Tuve éxitos pero al contrario que tú, nunca guardé nada, al fin y al cabo están ahí, en mi historia, y en mi cabeza – ¡que mejor archivo! – y los desvelo a quienes se interesan por ellos. Fracasos también los tuve. Caray ¡y que sonados!, pero de ellos extraje lo positivo. Unos y otros me han hecho como soy.

Contrariamente a lo que un día dijera Quintiliano sobre el saber, “no muchas cosas, sino mucho”, mi curiosidad me llevó a querer saber un poco de todo, lo que me ayudó grandemente en mi vida profesional, ganándome el apelativo de “culoinquieto”, lo que hizo reir a mi amigo que no conocía ése “apelativo” aplicado a quienes parecen disfrutar “no centrándose” en algo concreto.

Contra el criterio de Quintiliano, una persona de mi tiempo, Elon Musk, afirmará “…que aprender a través de múltiples campos proporciona una ventaja de información y por lo tanto una ventaja de innovación…” Y estoy de acuerdo. 

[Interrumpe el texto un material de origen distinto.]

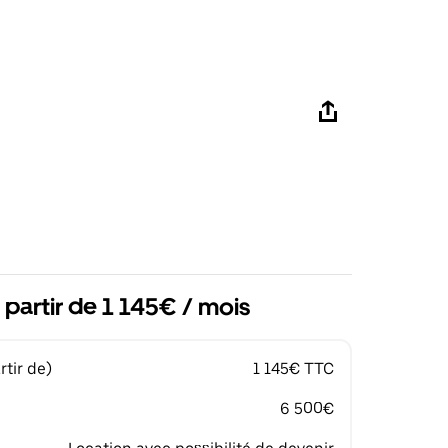
 partir de 1 145€ / mois
tir de)
1 145€ TTC
6 500€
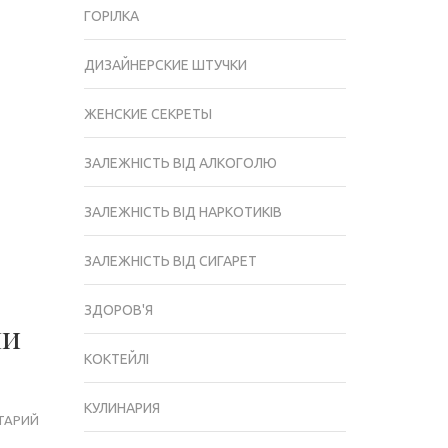
ГОРІЛКА
ДИЗАЙНЕРСКИЕ ШТУЧКИ
ЖЕНСКИЕ СЕКРЕТЫ
ЗАЛЕЖНІСТЬ ВІД АЛКОГОЛЮ
ЗАЛЕЖНІСТЬ ВІД НАРКОТИКІВ
ЗАЛЕЖНІСТЬ ВІД СИГАРЕТ
ЗДОРОВ'Я
ми
КОКТЕЙЛІ
КУЛИНАРИЯ
ТАРИЙ
КОВПАК
ДЛЯ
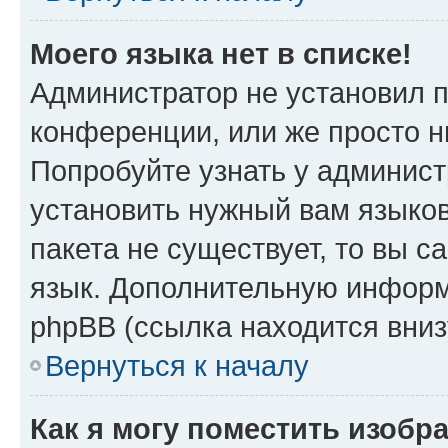
Моего языка нет в списке!
Администратор не установил 
конференции, или же просто н
Попробуйте узнать у админист
установить нужный вам языков
пакета не существует, то вы 
язык. Дополнительную информ
phpBB (ссылка находится вниз
Вернуться к началу
Как я могу поместить изобр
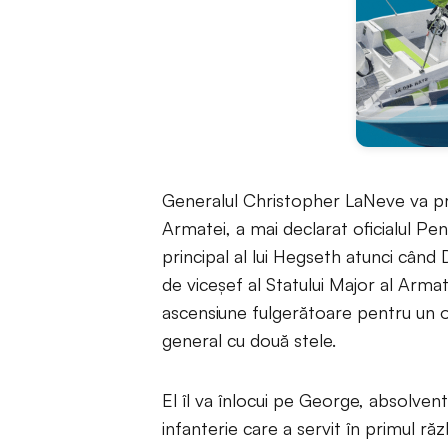
Generalul Christopher LaNeve va prel
Armatei, a mai declarat oficialul Pe
principal al lui Hegseth atunci când
de viceșef al Statului Major al Armat
ascensiune fulgerătoare pentru un o
general cu două stele.
El îl va înlocui pe George, absolvent
infanterie care a servit în primul ră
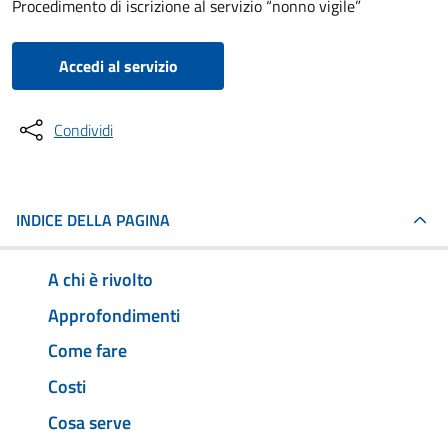
Procedimento di iscrizione al servizio “nonno vigile”
Accedi al servizio
Condividi
INDICE DELLA PAGINA
A chi è rivolto
Approfondimenti
Come fare
Costi
Cosa serve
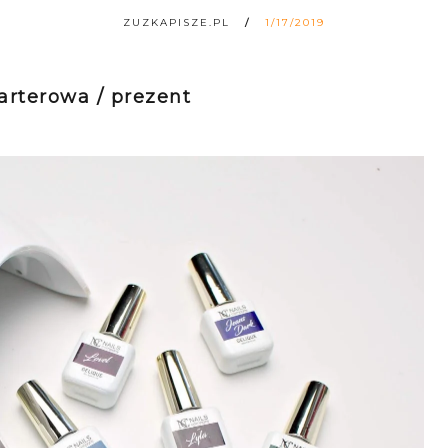
ZUZKAPISZE.PL
1/17/2019
arterowa / prezent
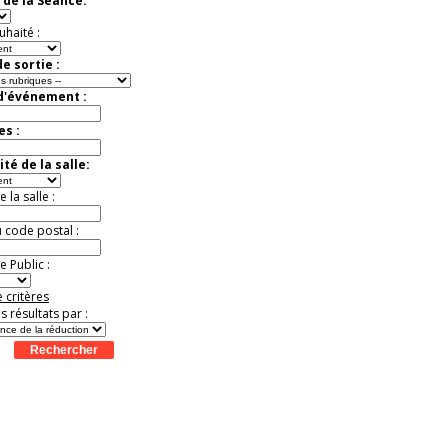
 de la Séance:
Offre
exceptionnelle.
Jusqu'à -52%
uhaité :
e sortie :
 d'événement :
es :
té de la salle:
la salle :
u code postal :
 Public :
 critères
es résultats par :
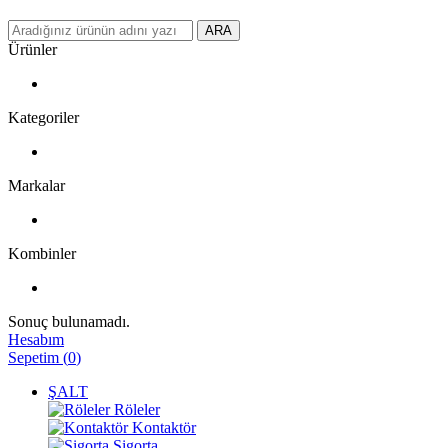
ARA
Ürünler
Kategoriler
Markalar
Kombinler
Sonuç bulunamadı.
Hesabım
Sepetim
(
0
)
ŞALT
Röleler
Kontaktör
Sigorta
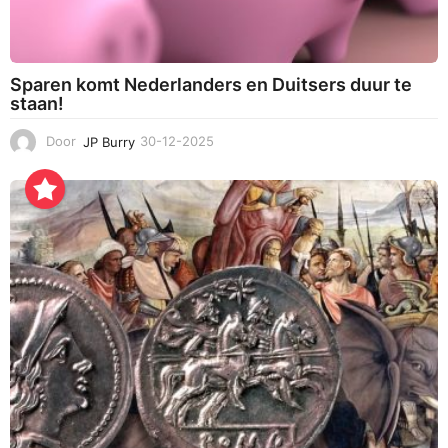
Sparen komt Nederlanders en Duitsers duur te
staan!
Door
JP Burry
30-12-2025
3
0
-
1
2
-
2
0
2
5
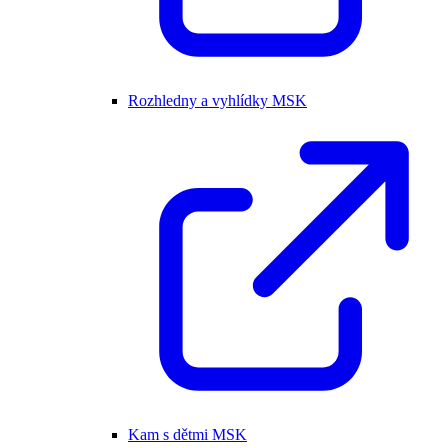
Rozhledny a vyhlídky MSK
Kam s dětmi MSK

Así mi currículum vitae se reduce, desde que muestro los restos de tu ciudad a quienes quieren saber de ella, gracias a la libertad y el tiempo que me concede mi jubilación, a estudiar tu mundo, vuestras costumbres, para realizar lo que siempre me ha gustado hacer: Enseñar – aunque prefiero decir Ayudar – a descubrir que estudiar Historia nos permite conocer el pasado para entender el presente que vivimos y construir nuestro futuro desde lo que de ella se puede aprender día a día”.

Moncayo

El resto de cosas que he realizado…¿importan?

Alucio, esposo de Aine, nos escucha adormilado en lo que más bien parece un recordatorio de que debemos descansar. La noche ya es cerrada y la luna, desde un oscuro cielo carente de nubes ilumina tejados mientras el humo que proviene de las termas difumina el espacio con una línea plateada en la que sobresale, al fondo, muy al fondo, un blanco Moncayo.